Daniel Keep Wrote:
>
>
> jicman wrote:
> > Ok, the only reason that I say Unicode is that when I open the file in
> > Notepad and I do a SaveAs, the Encoding says Unicode. So, when i read this
> > file and I write it back to the another file, the Encoding turns to UTF8.

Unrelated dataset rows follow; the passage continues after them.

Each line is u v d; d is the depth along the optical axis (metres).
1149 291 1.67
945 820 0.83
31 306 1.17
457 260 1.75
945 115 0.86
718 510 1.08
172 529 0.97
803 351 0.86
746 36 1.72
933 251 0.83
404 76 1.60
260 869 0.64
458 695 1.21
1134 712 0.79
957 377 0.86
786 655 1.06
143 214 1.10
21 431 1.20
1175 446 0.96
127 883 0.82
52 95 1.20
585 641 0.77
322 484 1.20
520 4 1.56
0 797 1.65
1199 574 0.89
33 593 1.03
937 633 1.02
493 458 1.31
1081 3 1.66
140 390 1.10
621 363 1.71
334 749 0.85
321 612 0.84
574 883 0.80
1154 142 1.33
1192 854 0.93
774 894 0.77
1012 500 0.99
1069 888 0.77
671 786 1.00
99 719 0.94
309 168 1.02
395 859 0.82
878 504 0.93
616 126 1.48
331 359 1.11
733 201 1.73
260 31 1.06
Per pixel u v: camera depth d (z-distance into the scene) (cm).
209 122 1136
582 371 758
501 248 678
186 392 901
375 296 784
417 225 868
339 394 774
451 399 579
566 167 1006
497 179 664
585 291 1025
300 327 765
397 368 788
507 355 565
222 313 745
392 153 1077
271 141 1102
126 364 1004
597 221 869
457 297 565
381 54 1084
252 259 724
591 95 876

> > I want to keep it as Unicode.
>
> There is no such thing as a Unicode file format. There just isn't. I
> know the option you speak of, and I have no idea what it's supposed to
> be; probably UCS-2 or UTF-16.
>
> > I will give the suggestion a try. I did not try it yet. Maybe Phobos
> > should think about taking care of the BOM byte and provide support for
> > these encodings. I am a big fan of Phobos. :-) I have not tried Tango
> > yet, because I would have to uninstall Phobos and I have just spend two
> > years using Phobos and we already have an application based in Phobos and
> > changing back to Tango will slow us down and put us back. Maybe version
> > 2.0.
>
> There's std.stream.EndianStream, which looks like it can read and write
> BOMs. As for converting between UTF encodings, std.utf.
Thanks, Daniel...
I could not the above to work. Maybe for lack of understanding and examples,
but the code below is working. For now, the 1000+ XML files I have are all the
same BOM (UTF16_le), so it will work at least for now. However, I need to fill
in the rest later. I have a question on this code below which is working for
UTF16_le:
import std.stdio;
import std.file;
import std.utf;
char[] getBOM(ubyte[] t)
{
ubyte[] UTF32_be = [0x00,0x00,0xfe,0xff];
ubyte[] UTF32_le = [0xff,0xfe,0x00,0x00];
ubyte[] UTF8 = [0xef,0xbb,0xbf];
ubyte[] UTF16_be = [0xfe,0xff];
ubyte[] UTF16_le = [0xff,0xfe];
if(t == UTF32_be)
return "UTF32_be";
if(t == UTF32_le)
return "UTF32_le";
if(t[0 .. 3] == UTF8)
return "UTF8";
if(t[0 .. 2] == UTF16_be)
return "UTF16_be";
if(t[0 .. 2] == UTF16_le)
return "UTF16_le";
return "NO_BOM";
}
void main()
{
char[] f0 = "Unicode.ttx.xml";
char[] f1 = "UnicodeNew.ttx.xml";
auto text = cast(string) f0.read();
ubyte[4] b = cast(ubyte[]) text[0 .. 4];
char[] bom = getBOM(b);
char[] wText;
writefln(bom);
if (bom[0 .. 5] == "UTF16")
{
wchar[] temp = cast(wchar[]) text; //text[2 .. $];
wText = std.utf.toUTF8(temp);
}
else if (bom[0 .. 5] == "UTF32")
{
}
else if (bom == "UTF8")
{
}
if (std.string.find(wText,"DisplayText=\"TrixieTag\">") > 0)
{
writefln("Found Trixie Tags in " ~ f0);
char[][] nt = std.string.split(wText,`<ut Style="external"
DisplayText="TrixieTag">`);
wText = nt[0];
nt = std.string.split(nt[1],"</ut>");
wText ~= nt[1];
wchar[] eText = std.utf.toUTF16(wText);
f1.write(cast(void[]) eText);
}
}
The question: what happens when I get an UTF16_be (big endian)? Will the call
to std.utf.toUTF16(wText) take care of the BOM?
thanks so much for all the support.
josé